Homework Help: Laplace Transformation Question

1. Oct 8, 2011

Applejacks

1. The problem statement, all variables and given/known data

Use Laplace transformations to solve:
Y''+tY'+2Y=0, Y(0)=0, Y'(0)=1

2. Relevant equations

Y''==>$s^{2}$y-sY(0)-Y'(0)=$s^{2}$y-1
tY'==>-(y+sy')
2Y==>2y

3. The attempt at a solution

The question felt pretty straightforward till I hit a rock.

$s^{2}$y-1+y-sy'=0

y'=$\frac{1}{s}$(y($s^{2}$+1)-1)

My problem is that I cant integrate this because of the -1. What to do? Am I on the right track?
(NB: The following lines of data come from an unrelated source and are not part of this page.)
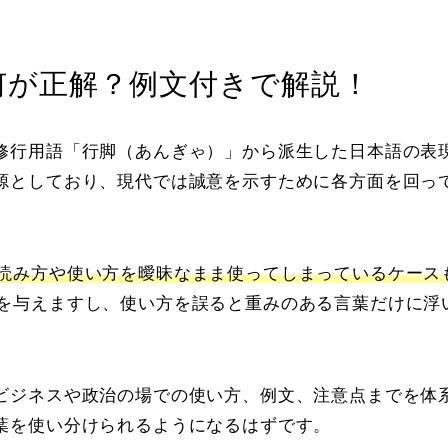
何が正解？例文付きで解説！
修行用語「行脚（あんぎゃ）」から派生した日本語の表
源としており、現代では誠意を示すために各方面を回っ
読み方や使い方を曖昧なまま使ってしまっているケース
を与えますし、使い方を誤ると重みのある言葉だけに浮
ビジネスや政治の場での使い方、例文、注意点までを体
葉を使い分けられるようになるはずです。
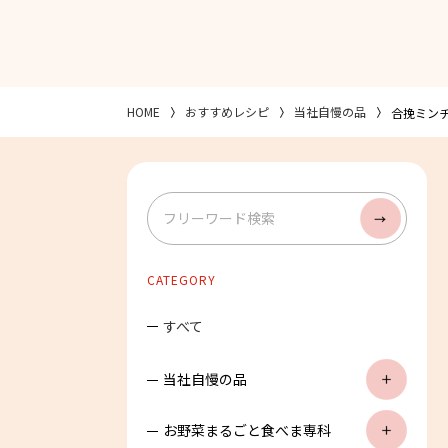
HOME
おすすめレシピ
当社自慢の品
合挽ミン
検索
CATEGORY
すべて
当社自慢の品
お野菜まるごと食べま専科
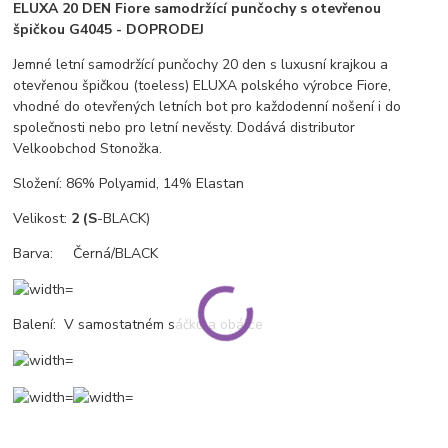
ELUXA 20 DEN Fiore samodržící punčochy s otevřenou
špičkou G4045 - DOPRODEJ
Jemné letní samodržící punčochy 20 den s luxusní krajkou a
otevřenou špičkou (toeless) ELUXA polského výrobce Fiore,
vhodné do otevřených letních bot pro každodenní nošení i do
společnosti nebo pro letní nevěsty. Dodává distributor
Velkoobchod Stonožka.
Složení: 86% Polyamid, 14% Elastan
Velikost:
2 (S
-BLACK)
Barva: Černá/BLACK
Balení: V samostatném sáčku a obálce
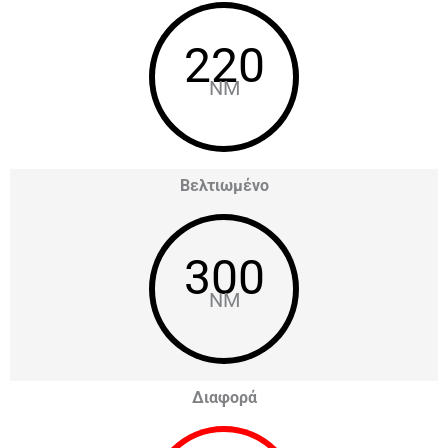
220
NM
Βελτιωμένο
300
NM
Διαφορά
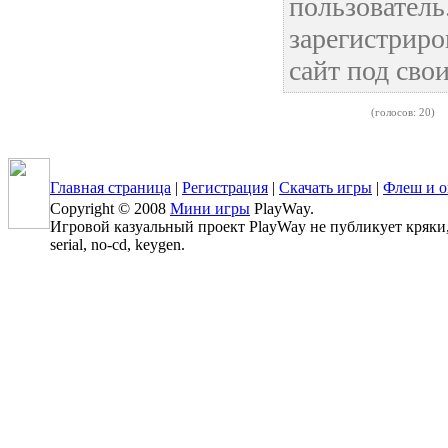
пользовател
зарегистриро
сайт под сво
(голосов: 20)
Главная страница
|
Регистрация
|
Скачать игры
|
Флеш и о
Copyright © 2008
Мини игры
PlayWay.
Игровой казуальный проект PlayWay не публикует кряки, 
serial, no-cd, keygen.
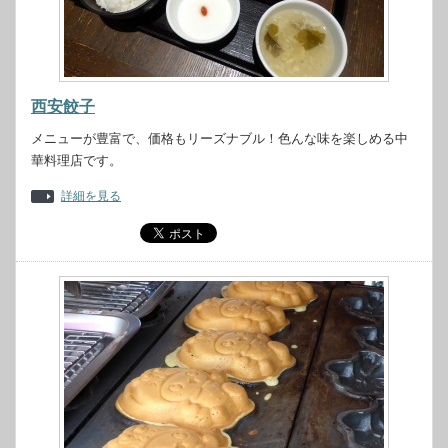
西安餃子
メニューが豊富で、価格もリーズナブル！色んな味を楽しめる中
華料理店です。
詳細を見る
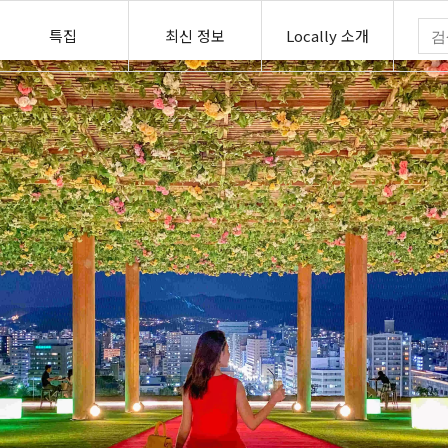
특집
최신 정보
Locally 소개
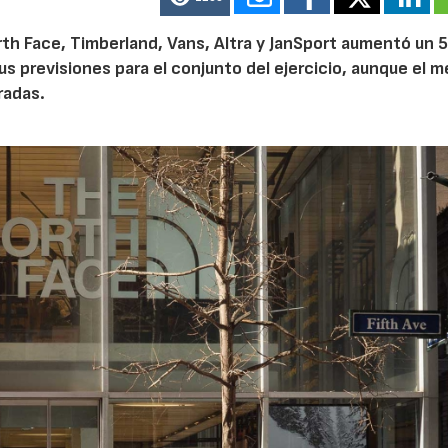
th Face, Timberland, Vans, Altra y JanSport aumentó un 
sus previsiones para el conjunto del ejercicio, aunque el 
radas.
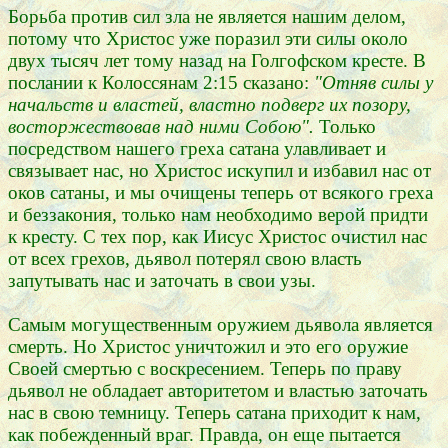
Борьба против сил зла не является нашим делом,
потому что Христос уже поразил эти силы около
двух тысяч лет тому назад на Голгофском кресте. В
послании к Колоссянам 2:15 сказано:
"Отняв силы у
начальств и властей, властно подверг их позору,
восторжествовав над ними Собою".
Только
посредством нашего греха сатана улавливает и
связывает нас, но Христос искупил и избавил нас от
оков сатаны, и мы очищены теперь от всякого греха
и беззакония, только нам необходимо верой придти
к кресту. С тех пор, как Иисус Христос очистил нас
от всех грехов, дьявол потерял свою власть
запутывать нас и заточать в свои узы.
Самым могущественным оружием дьявола является
смерть. Но Христос уничтожил и это его оружие
Своей смертью с воскресением. Теперь по праву
дьявол не обладает авторитетом и властью заточать
нас в свою темницу. Теперь сатана приходит к нам,
как побежденный враг. Правда, он еще пытается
(First time using these forums and symbols so give me a sec to fix them up. Not sure why the S is coming out weird.)

Last edited: Oct 8, 2011
2. Oct 8, 2011

Kurt Peek

Hi Applejacks,

I verified your calculations, and I think you are on the right track. The $-1$ does indeed preclude the use of separation of variables to solve the ODE for $y(s)$. If I put that ODE into Maple I get a complicated expression involving the error function, so it does not look like there's an easy way; maybe you could look up the integral in, for example, Abramowitz and Stegun.

Cheers,
Kurt

P.S. According to Maple the solution of your ODE with boundary conditions is $$Y(t)=t \exp{(-t^2/2)}.$$

3. Oct 8, 2011

vela

Staff Emeritus
Rearranging terms a little, you get
$$sy' - (s^2+1)y = -1$$which is a first-order differential equation. I'd try solving it using an integrating factor.

4. Oct 8, 2011

Kurt Peek

Hi,

Indeed, vela, I had forgotten about that technique. Upon investigation I find that it does not make the problem much easier, however. By using the integrating factor technique, I recast the first-order ODE for $y(s)$ into the following form: $$\frac{d}{ds}\left(\frac{1}{s}\exp{\left(-\frac{s^2}{2}\right)}y(s)\right)=-\frac{1}{s}\exp{\left(-\frac{s^2}{2}\right)}.$$ Integrating this equation requires integration of the Gaussian function on the right hand side, which leads to an expression involving an error function (in agreement with the Maple output I mentioned earlier).

Cheers,
Kurt

P.S. That the expression for $y(s)$ contains an error function can also be seen by taking the Laplace transform of the known solution $Y(t)=t\exp(-t^2/2)$ that I posted earlier.